**Work to be completed**
Below are records to reproduce in full; copy them exactly but keep the pictures out.

**Information**

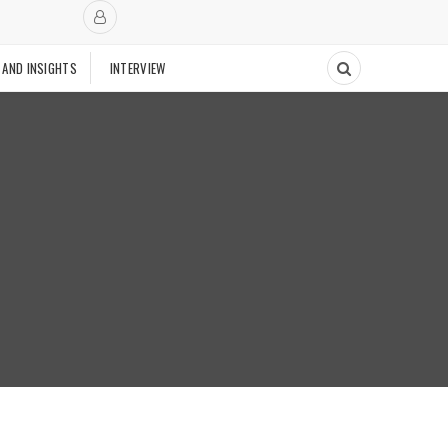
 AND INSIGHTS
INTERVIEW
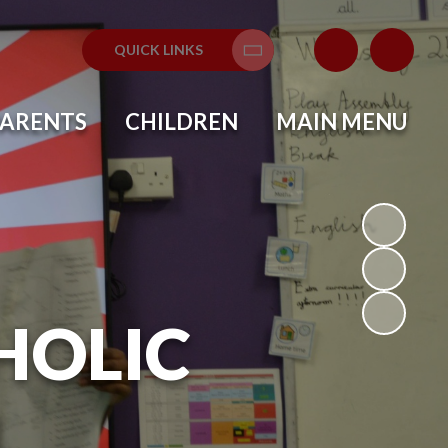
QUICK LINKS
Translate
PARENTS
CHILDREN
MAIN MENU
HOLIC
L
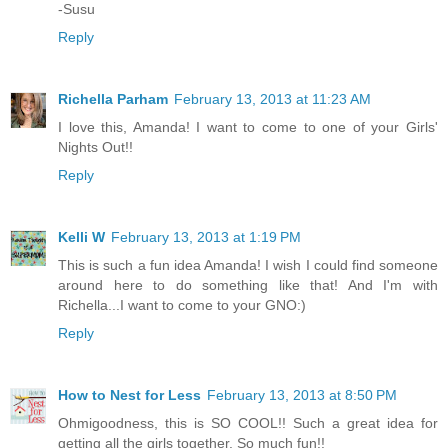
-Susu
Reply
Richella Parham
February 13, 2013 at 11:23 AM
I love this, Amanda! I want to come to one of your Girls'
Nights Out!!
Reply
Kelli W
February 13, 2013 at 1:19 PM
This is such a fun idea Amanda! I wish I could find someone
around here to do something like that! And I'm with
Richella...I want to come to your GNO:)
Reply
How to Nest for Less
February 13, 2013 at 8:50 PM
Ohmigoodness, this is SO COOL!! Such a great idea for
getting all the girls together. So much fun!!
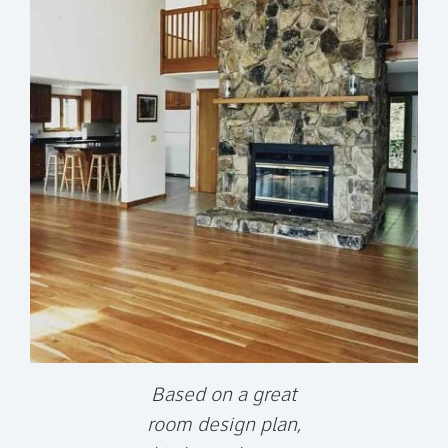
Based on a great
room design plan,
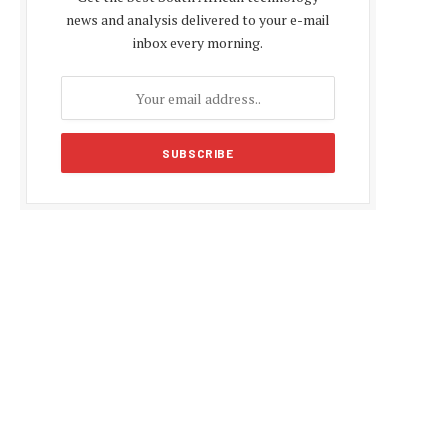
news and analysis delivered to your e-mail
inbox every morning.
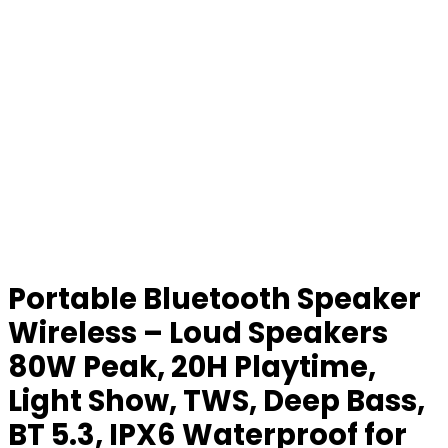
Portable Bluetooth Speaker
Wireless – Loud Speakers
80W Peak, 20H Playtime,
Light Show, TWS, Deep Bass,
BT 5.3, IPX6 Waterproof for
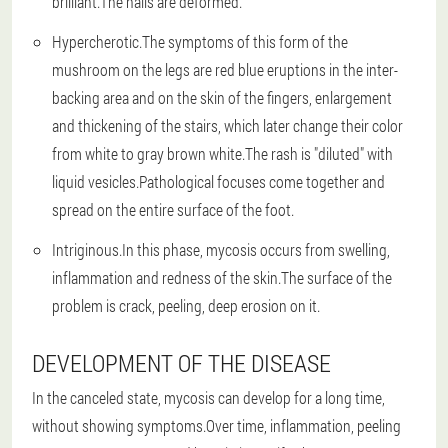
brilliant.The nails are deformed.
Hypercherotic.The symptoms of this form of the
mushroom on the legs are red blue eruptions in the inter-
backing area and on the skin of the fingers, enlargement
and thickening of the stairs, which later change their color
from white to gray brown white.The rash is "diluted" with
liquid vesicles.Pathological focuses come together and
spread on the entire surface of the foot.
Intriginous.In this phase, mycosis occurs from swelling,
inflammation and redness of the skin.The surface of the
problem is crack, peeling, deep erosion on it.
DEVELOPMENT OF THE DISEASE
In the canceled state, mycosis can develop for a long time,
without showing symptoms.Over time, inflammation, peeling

**Answer section**
 AND INSIGHTS
INTERVIEW
QUICK LINKS
Translate
PARENTS
CHILDREN
MAIN MENU
HOLIC
L
-Susu
Reply
Richella Parham
February 13, 2013 at 11:23 AM
I love this, Amanda! I want to come to one of your Girls'
Nights Out!!
Reply
Kelli W
February 13, 2013 at 1:19 PM
This is such a fun idea Amanda! I wish I could find someone
around here to do something like that! And I'm with
Richella...I want to come to your GNO:)
Reply
How to Nest for Less
February 13, 2013 at 8:50 PM
Ohmigoodness, this is SO COOL!! Such a great idea for
getting all the girls together. So much fun!!
Based on a great
room design plan,
news and analysis delivered to your e-mail
inbox every morning.
Portable Bluetooth Speaker
Wireless – Loud Speakers
80W Peak, 20H Playtime,
Light Show, TWS, Deep Bass,
BT 5.3, IPX6 Waterproof for
brilliant.The nails are deformed.
Hypercherotic.The symptoms of this form of the
mushroom on the legs are red blue eruptions in the inter-
backing area and on the skin of the fingers, enlargement
and thickening of the stairs, which later change their color
from white to gray brown white.The rash is "diluted" with
liquid vesicles.Pathological focuses come together and
spread on the entire surface of the foot.
Intriginous.In this phase, mycosis occurs from swelling,
inflammation and redness of the skin.The surface of the
problem is crack, peeling, deep erosion on it.
DEVELOPMENT OF THE DISEASE
In the canceled state, mycosis can develop for a long time,
without showing symptoms.Over time, inflammation, peeling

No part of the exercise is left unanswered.